Another question has been raised in the argument, that is, whether the defendant has a right to retain on account of the money due to him from St. John? As this point has not been certified, it is not regularly before the court, yet as it has been fully argued on both sides, and evidently arises in the case, it seems proper to express our opinion upon it, as it may save the parties from further litigation and expense.

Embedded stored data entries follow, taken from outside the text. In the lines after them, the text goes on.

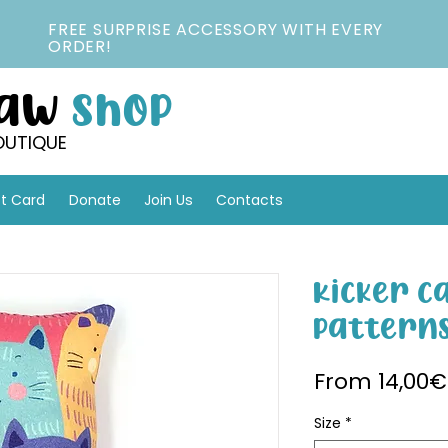
FREE SURPRISE ACCESSORY WITH EVERY
ORDER!
Paw
Shop
OUTIQUE
ft Card
Donate
Join Us
Contacts
Kicker C
Pattern
From
14,00€
Size
*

Upon this part of the case, as well as upon the question certified, we think the case of the Bank of the Metropolis v. The New England Bank, decisive against the defendant. It appears from the statement that he made no advances, and gave no new credit to St. John on account of this bill. He merely passed it to his credit in account. Now if St. John had owed him nothing, upon the principles we have already stated, the plaintiff would be entitled to recover the money; and we see no reason why he should be barred of his action because St. John was debtor to the defendant, since the case shows that he incurred no new responsibility upon the faith of this bill, and his transactions with St. John remained in all respects the same as they would have been if this bill had never been transmitted to him. In the case of the Bank of the Metropolis and the New England Bank, it appeared in evidence that there had for a long time been mutual dealings between these two banks, in the collection of money for each other, and that balances were suffered to remain and credit given upon the faith of the paper transmitted or expected to be received, according to the usual course of their business with one another. And the court held, that if credit had been so given, the party giving it had the same right to retain as if he had made an advance of money; the hazard he ran by the extension of the credit giving him as just and equitable a right to retain, as if he had incurred responsibility by an advance of money. The right to retain, in that case, depended upon the fact that credit was given. But in *771 the case at bar this fact is expressly negatived, and there is no ground, therefore, upon which he can retain, according to the principles decided in the case referred to.

As this point, however, is not in strictness regularly before this court, we shall confine our answer to the question sent here for decision, and shall direct it to be certified to the Circuit Court, that there was such a privity of contract between the plaintiffs and defendant, as would enable the former to maintain the action for money had and received.